▶ [TASK TO COMPLETE]
Produce a verbatim transcript of the entries below, excluding pictures.

——

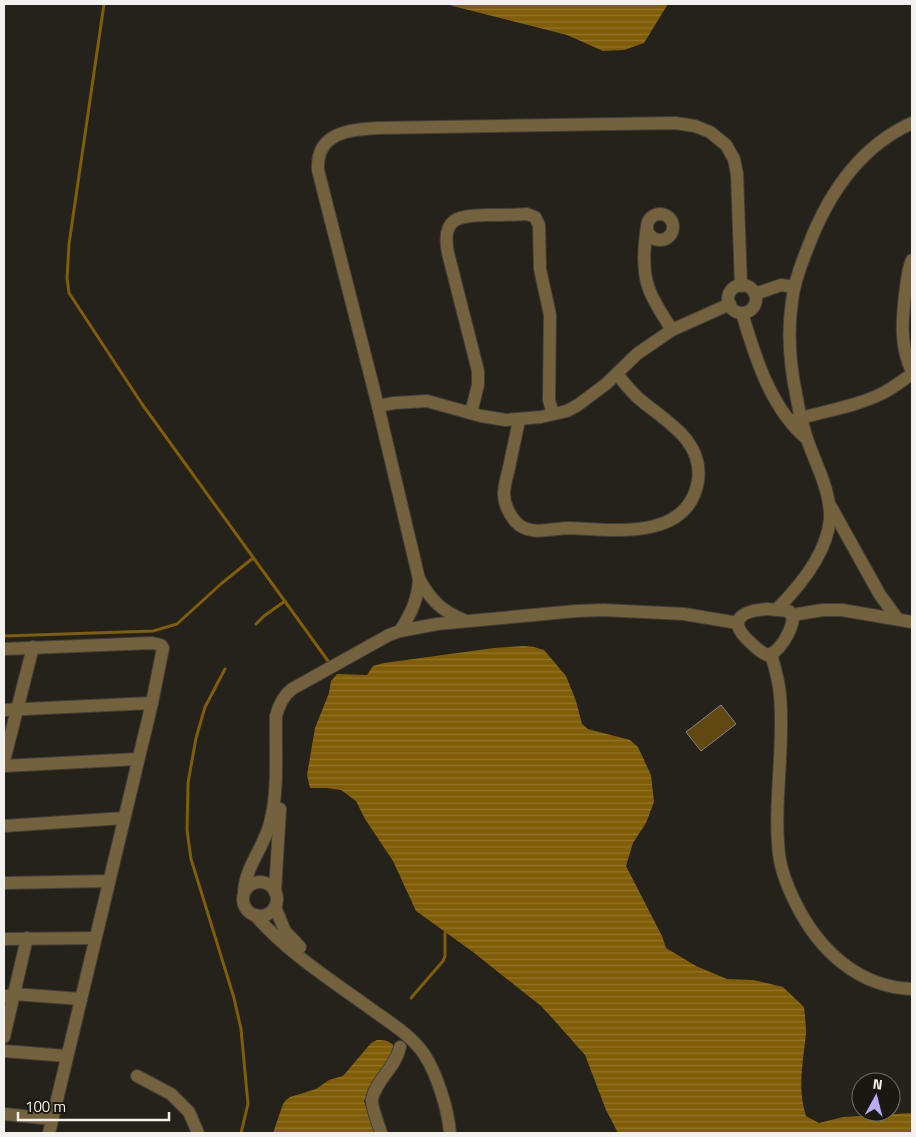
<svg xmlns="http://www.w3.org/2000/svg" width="916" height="1137" font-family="'Titillium Web',sans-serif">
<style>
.water{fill:url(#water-rules)}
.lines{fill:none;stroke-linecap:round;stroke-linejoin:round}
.stream{stroke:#805d07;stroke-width:3}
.building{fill:#614813;stroke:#89857d}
.minor-casing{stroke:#423e38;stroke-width:14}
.minor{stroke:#74613d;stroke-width:12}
</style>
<defs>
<pattern id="water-rules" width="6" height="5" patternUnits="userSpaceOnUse" patternTransform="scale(1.25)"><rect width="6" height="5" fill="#805d07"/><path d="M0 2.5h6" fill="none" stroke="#92752b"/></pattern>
</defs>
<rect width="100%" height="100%" fill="#25211b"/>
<!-- water -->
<g class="water">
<path d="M445,4H668L644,43L624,50L603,51L567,35Z"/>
<path d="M524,646L534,647L544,650L566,676L576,701L582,724L588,729L630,740L638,747L651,775L654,802L646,823L633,843L626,866L662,936L666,948L696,966L727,979L753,980L783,987L804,1007C805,1016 806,1025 806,1034C803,1062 797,1088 806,1116L819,1123L843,1117L912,1113V1133H618L606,1110L585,1055L553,1019L541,1006L473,952L416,911L393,861L365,819L356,801L341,790L326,788H310L307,775L315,728L329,693L331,681L337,674L367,675L373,666L384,663L494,648Z"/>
<path d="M377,1040C385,1040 393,1041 396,1050L364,1101L376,1133H273L283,1104L286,1100L290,1097L316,1089L329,1080L343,1076L371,1043Z"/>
</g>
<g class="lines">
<!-- stream -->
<g class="stream">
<path d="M104,4L69,244L67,278L69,293L142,404L331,665"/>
<path d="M256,624L264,616L285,601"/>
<path d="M4,636L153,631L177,624L222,583L253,558"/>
<path d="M225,669L205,707L196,738L188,783L187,830L191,859L234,998L241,1029L248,1104L241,1133"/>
<path d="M411,998L443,961L445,956V933"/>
</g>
</g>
<!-- building -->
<path class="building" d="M721,705L736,724L701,751L686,732Z"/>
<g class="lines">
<!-- minor casing -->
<g class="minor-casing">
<g id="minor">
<circle cx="660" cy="227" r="13"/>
<path d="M647,227C644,246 642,271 649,289C654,303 664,317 672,330"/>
<path d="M912,260C907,271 907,283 905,295C902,322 900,346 912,372"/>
<circle cx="742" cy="299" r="14"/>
<path d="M755,294L781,285L794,287"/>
<path d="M742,313C755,357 771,409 807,439"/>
<path d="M378,406L394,403L427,401L481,416L506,420L541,417L567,411L578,405L606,384L637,354L653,343L672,330L730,304"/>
<path d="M471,413L478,385V371L448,253C441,217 458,216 488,215C501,215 514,215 527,214L535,217L539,225L540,269L550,315L549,400L553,414"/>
<path d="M519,420C516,436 512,452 509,468C507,476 504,485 504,494C504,503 509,515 516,522C529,537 553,528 570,528C613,530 688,541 698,481C704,439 663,420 637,397C630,390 623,382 617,374"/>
<path d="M794,420C824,411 855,407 883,393C893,388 903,380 912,374"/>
<path d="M831,507L880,595L897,618"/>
<path d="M767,609L789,611L793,619C791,631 780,653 767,655C760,652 756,648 751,643C726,621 740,611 767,609Z"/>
<path d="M777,609C800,586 827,553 830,519C831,491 816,465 807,439C803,426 799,413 797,399C790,367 787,334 792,301C794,283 801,264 808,247C828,194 859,147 912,123"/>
<path d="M792,615L823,610H842L912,622"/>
<path d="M466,621C442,611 432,602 419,579L378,406L318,170C316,132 349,130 378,128L675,123L695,126L710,132L726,145L734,159L737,174L741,286"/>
<path d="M400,631C411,614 418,599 419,579"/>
<path d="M4,649L152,643L161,645L163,648L152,703L49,1133"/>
<path d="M771,654C775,668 779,681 780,695C785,748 773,802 779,854C781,872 788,888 796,904C819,950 858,987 912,989"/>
<path d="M4,710L152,703"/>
<path d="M4,761L33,647"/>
<path d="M4,766L138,759"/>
<path d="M4,826L124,818"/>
<circle cx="260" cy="899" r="17"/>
<path d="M4,883L109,881"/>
<path d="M244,891C246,866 264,847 270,823C279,790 275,750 276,716C279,704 283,696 292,689L389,635L400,631L437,624L576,611L604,610L684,614L738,623"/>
<path d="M275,892L280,809"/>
<path d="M275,907L285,931L300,947"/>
<path d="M255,915C288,953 331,980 371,1009C389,1022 411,1035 424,1054C437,1074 448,1109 450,1133"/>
<path d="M4,939L95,938"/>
<path d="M4,997L14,994L81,999"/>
<path d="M4,1037L27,938"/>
<path d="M4,1051L67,1056"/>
<path d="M137,1076L171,1094L189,1112L198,1133"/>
<path d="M4,1114L52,1119"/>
<path d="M381,1133C379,1125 371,1107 372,1099C376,1080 396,1067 400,1047"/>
</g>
</g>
<!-- minor -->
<use href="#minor" class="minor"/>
</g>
<!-- border -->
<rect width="916" height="1137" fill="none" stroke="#f3f1ed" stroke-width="10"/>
<!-- north arrow -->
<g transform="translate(876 1097) rotate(7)"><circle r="24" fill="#1b1812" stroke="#716f6a"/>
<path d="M0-4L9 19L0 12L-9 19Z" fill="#b9abf7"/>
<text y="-8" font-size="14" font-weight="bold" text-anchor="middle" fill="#f3f1ed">N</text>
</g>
<!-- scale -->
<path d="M18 1112v8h151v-8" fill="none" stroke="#f3f1ed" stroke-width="2.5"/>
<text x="25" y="1112" font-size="15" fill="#f3f1ed" stroke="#1b1812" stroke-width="4" paint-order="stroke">100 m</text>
</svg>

——

▶ [TASK OUTPUT]
<svg xmlns="http://www.w3.org/2000/svg" width="916" height="1137" font-family="'Titillium Web',sans-serif">
<style>
.water{fill:url(#water-rules)}
.lines{fill:none;stroke-linecap:round;stroke-linejoin:round}
.stream{stroke:#805d07;stroke-width:3}
.building{fill:#614813;stroke:#89857d}
.minor-casing{stroke:#423e38;stroke-width:14}
.minor{stroke:#74613d;stroke-width:12}
</style>
<defs>
<pattern id="water-rules" width="6" height="5" patternUnits="userSpaceOnUse" patternTransform="scale(1.25)"><rect width="6" height="5" fill="#805d07"/><path d="M0 2.5h6" fill="none" stroke="#92752b"/></pattern>
</defs>
<rect width="100%" height="100%" fill="#25211b"/>
<!-- water -->
<g class="water">
<path d="M445,4H668L644,43L624,50L603,51L567,35Z"/>
<path d="M524,646L534,647L544,650L566,676L576,701L582,724L588,729L630,740L638,747L651,775L654,802L646,823L633,843L626,866L662,936L666,948L696,966L727,979L753,980L783,987L804,1007C805,1016 806,1025 806,1034C803,1062 797,1088 806,1116L819,1123L843,1117L912,1113V1133H618L606,1110L585,1055L553,1019L541,1006L473,952L416,911L393,861L365,819L356,801L341,790L326,788H310L307,775L315,728L329,693L331,681L337,674L367,675L373,666L384,663L494,648Z"/>
<path d="M377,1040C385,1040 393,1041 396,1050L364,1101L376,1133H273L283,1104L286,1100L290,1097L316,1089L329,1080L343,1076L371,1043Z"/>
</g>
<g class="lines">
<!-- stream -->
<g class="stream">
<path d="M104,4L69,244L67,278L69,293L142,404L331,665"/>
<path d="M256,624L264,616L285,601"/>
<path d="M4,636L153,631L177,624L222,583L253,558"/>
<path d="M225,669L205,707L196,738L188,783L187,830L191,859L234,998L241,1029L248,1104L241,1133"/>
<path d="M411,998L443,961L445,956V933"/>
</g>
</g>
<!-- building -->
<path class="building" d="M721,705L736,724L701,751L686,732Z"/>
<g class="lines">
<!-- minor casing -->
<g class="minor-casing">
<g id="minor">
<circle cx="660" cy="227" r="13"/>
<path d="M647,227C644,246 642,271 649,289C654,303 664,317 672,330"/>
<path d="M912,260C907,271 907,283 905,295C902,322 900,346 912,372"/>
<circle cx="742" cy="299" r="14"/>
<path d="M755,294L781,285L794,287"/>
<path d="M742,313C755,357 771,409 807,439"/>
<path d="M378,406L394,403L427,401L481,416L506,420L541,417L567,411L578,405L606,384L637,354L653,343L672,330L730,304"/>
<path d="M471,413L478,385V371L448,253C441,217 458,216 488,215C501,215 514,215 527,214L535,217L539,225L540,269L550,315L549,400L553,414"/>
<path d="M519,420C516,436 512,452 509,468C507,476 504,485 504,494C504,503 509,515 516,522C529,537 553,528 570,528C613,530 688,541 698,481C704,439 663,420 637,397C630,390 623,382 617,374"/>
<path d="M794,420C824,411 855,407 883,393C893,388 903,380 912,374"/>
<path d="M831,507L880,595L897,618"/>
<path d="M767,609L789,611L793,619C791,631 780,653 767,655C760,652 756,648 751,643C726,621 740,611 767,609Z"/>
<path d="M777,609C800,586 827,553 830,519C831,491 816,465 807,439C803,426 799,413 797,399C790,367 787,334 792,301C794,283 801,264 808,247C828,194 859,147 912,123"/>
<path d="M792,615L823,610H842L912,622"/>
<path d="M466,621C442,611 432,602 419,579L378,406L318,170C316,132 349,130 378,128L675,123L695,126L710,132L726,145L734,159L737,174L741,286"/>
<path d="M400,631C411,614 418,599 419,579"/>
<path d="M4,649L152,643L161,645L163,648L152,703L49,1133"/>
<path d="M771,654C775,668 779,681 780,695C785,748 773,802 779,854C781,872 788,888 796,904C819,950 858,987 912,989"/>
<path d="M4,710L152,703"/>
<path d="M4,761L33,647"/>
<path d="M4,766L138,759"/>
<path d="M4,826L124,818"/>
<circle cx="260" cy="899" r="17"/>
<path d="M4,883L109,881"/>
<path d="M244,891C246,866 264,847 270,823C279,790 275,750 276,716C279,704 283,696 292,689L389,635L400,631L437,624L576,611L604,610L684,614L738,623"/>
<path d="M275,892L280,809"/>
<path d="M275,907L285,931L300,947"/>
<path d="M255,915C288,953 331,980 371,1009C389,1022 411,1035 424,1054C437,1074 448,1109 450,1133"/>
<path d="M4,939L95,938"/>
<path d="M4,997L14,994L81,999"/>
<path d="M4,1037L27,938"/>
<path d="M4,1051L67,1056"/>
<path d="M137,1076L171,1094L189,1112L198,1133"/>
<path d="M4,1114L52,1119"/>
<path d="M381,1133C379,1125 371,1107 372,1099C376,1080 396,1067 400,1047"/>
</g>
</g>
<!-- minor -->
<use href="#minor" class="minor"/>
</g>
<!-- border -->
<rect width="916" height="1137" fill="none" stroke="#f3f1ed" stroke-width="10"/>
<!-- north arrow -->
<g transform="translate(876 1097) rotate(7)"><circle r="24" fill="#1b1812" stroke="#716f6a"/>
<path d="M0-4L9 19L0 12L-9 19Z" fill="#b9abf7"/>
<text y="-8" font-size="14" font-weight="bold" text-anchor="middle" fill="#f3f1ed">N</text>
</g>
<!-- scale -->
<path d="M18 1112v8h151v-8" fill="none" stroke="#f3f1ed" stroke-width="2.5"/>
<text x="25" y="1112" font-size="15" fill="#f3f1ed" stroke="#1b1812" stroke-width="4" paint-order="stroke">100 m</text>
</svg>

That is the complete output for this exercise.